The reply should contain every entry below exactly as written, with no images.

════

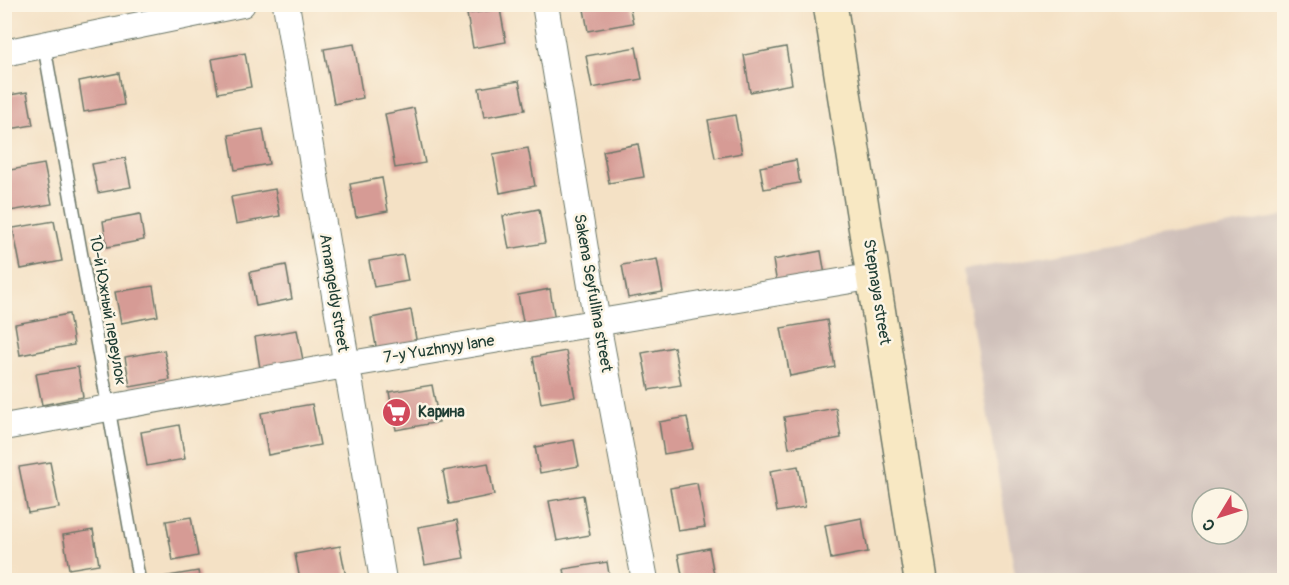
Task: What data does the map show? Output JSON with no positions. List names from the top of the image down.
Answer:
{
  "streets": {
    "street": [
      "Stepnaya street",
      "Amangeldy street",
      "Sakena Seyfullina street",
      "7-y Yuzhnyy lane"
    ],
    "lane": ["10-й Южный переулок"]
  },
  "crossings": [
    ["Stepnaya street", "7-y Yuzhnyy lane"],
    ["Amangeldy street", "7-y Yuzhnyy lane"],
    ["Sakena Seyfullina street", "7-y Yuzhnyy lane"],
    ["10-й Южный переулок", "7-y Yuzhnyy lane"]
  ],
  "places": {
    "supermarket": ["Карина"]
  },
  "north": "bottom left"
}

════

■ ANSWER SECTION:
Task: What data does the map show? Output JSON with no positions. List names from the top of the image down.
Answer:
{
  "streets": {
    "street": [
      "Stepnaya street",
      "Amangeldy street",
      "Sakena Seyfullina street",
      "7-y Yuzhnyy lane"
    ],
    "lane": ["10-й Южный переулок"]
  },
  "crossings": [
    ["Stepnaya street", "7-y Yuzhnyy lane"],
    ["Amangeldy street", "7-y Yuzhnyy lane"],
    ["Sakena Seyfullina street", "7-y Yuzhnyy lane"],
    ["10-й Южный переулок", "7-y Yuzhnyy lane"]
  ],
  "places": {
    "supermarket": ["Карина"]
  },
  "north": "bottom left"
}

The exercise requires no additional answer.